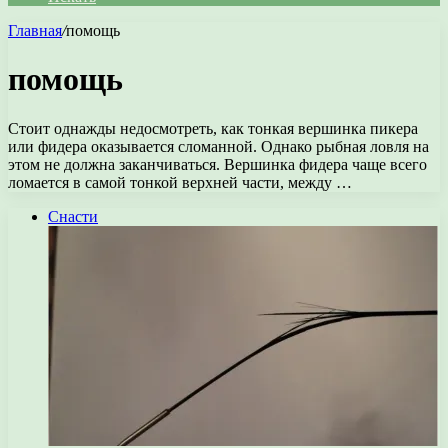
Главная
/
помощь
помощь
Стоит однажды недосмотреть, как тонкая вершинка пикера
или фидера оказывается сломанной. Однако рыбная ловля на
этом не должна заканчиваться. Вершинка фидера чаще всего
ломается в самой тонкой верхней части, между …
Снасти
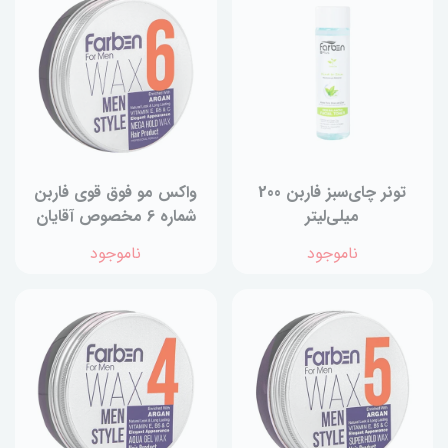
تونر چای‌سبز فاربن 200
واکس مو فوق قوی فاربن
میلی‌لیتر
شماره 6 مخصوص آقایان
حجم 150 میلی لیتر
ناموجود
ناموجود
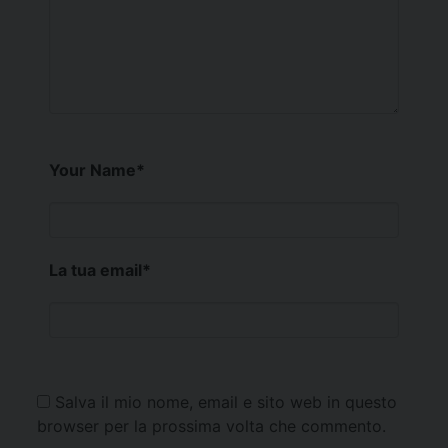
Your Name
*
La tua email
*
Salva il mio nome, email e sito web in questo
browser per la prossima volta che commento.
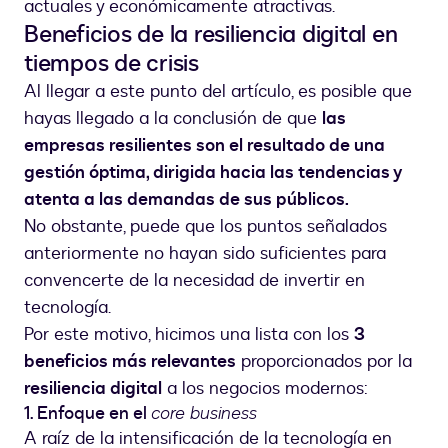
actuales y económicamente atractivas.
Beneficios de la resiliencia digital en
tiempos de crisis
Al llegar a este punto del artículo, es posible que
hayas llegado a la conclusión de que
las
empresas resilientes son el resultado de una
gestión óptima, dirigida hacia las tendencias y
atenta a las demandas de sus públicos.
No obstante, puede que los puntos señalados
anteriormente no hayan sido suficientes para
convencerte de la necesidad de invertir en
tecnología.
Por este motivo, hicimos una lista con los
3
beneficios más relevantes
proporcionados por la
resiliencia digital
a los negocios modernos:
1. Enfoque en el
core business
A raíz de la intensificación de la tecnología en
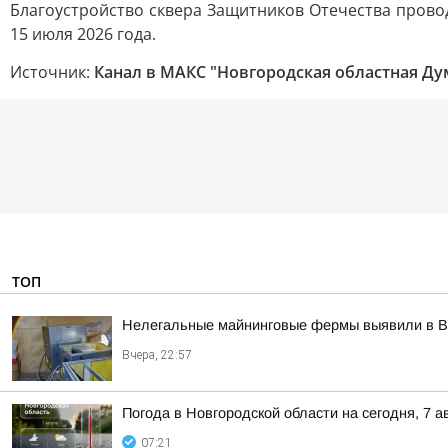
Благоустройство сквера Защитников Отечества прово
15 июля 2026 года.
Источник:
Канал в МАКС "Новгородская областная Ду
ТОП
Нелегальные майнинговые фермы выявили в В
Вчера, 22:57
Погода в Новгородской области на сегодня, 7 а
07:21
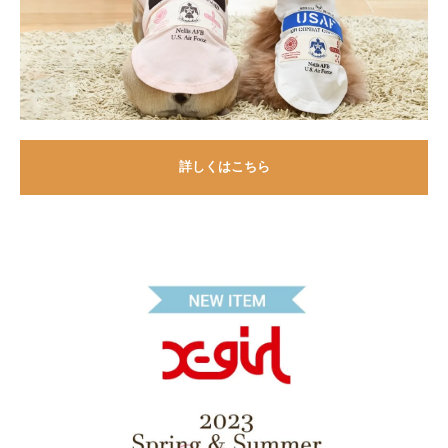
詳しくはこちら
-*-
* _TASK GOAL_: Retype the portion of the material that begins with the line containing "Благоустройство сквера Защитников" and continues through the end of the material, both ends included, omitting the pictures from your answer.

* _RESPONSE AREA_:
Благоустройство сквера Защитников Отечества прово
15 июля 2026 года.
Источник:
Канал в МАКС "Новгородская областная Ду
ТОП
Нелегальные майнинговые фермы выявили в В
Вчера, 22:57
Погода в Новгородской области на сегодня, 7 а
07:21
詳しくはこちら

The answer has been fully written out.